● **WHAT IS NEEDED**
Your answer should be the lines of the listing that contain the word "Gymnasium".

● **MATERIAL PROVIDED**
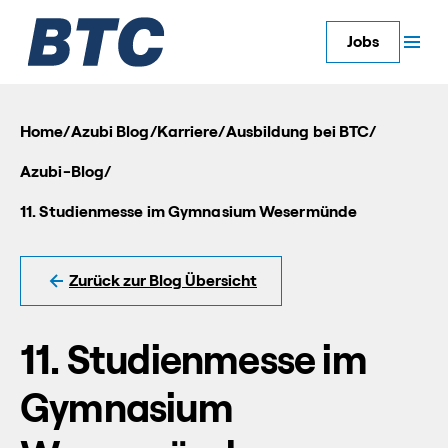
Jobs
Home
/
Azubi Blog
/
Karriere
/
Ausbildung bei BTC
/
Azubi-Blog
/
11. Studienmesse im Gymnasium Wesermünde
Zurück zur Blog Übersicht
11. Studienmesse im
Gymnasium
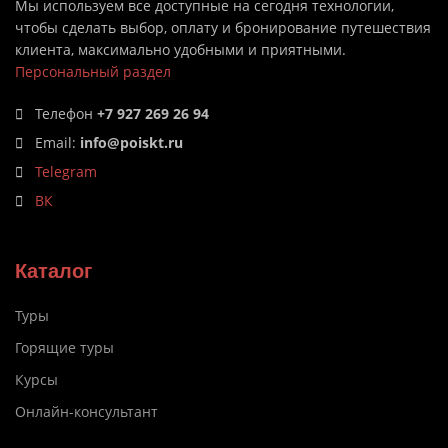
Мы используем все доступные на сегодня технологии,
чтобы сделать выбор, оплату и бронирование путешествия
клиента, максимально удобными и приятными.
Персональный раздел
Телефон
+7 927 269 26 94
Email:
info@poiskt.ru
Telegram
ВК
Каталог
Туры
Горящие туры
Курсы
Онлайн-консультант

● **EXPECTED ANSWER**
11. Studienmesse im Gymnasium Wesermünde
Gymnasium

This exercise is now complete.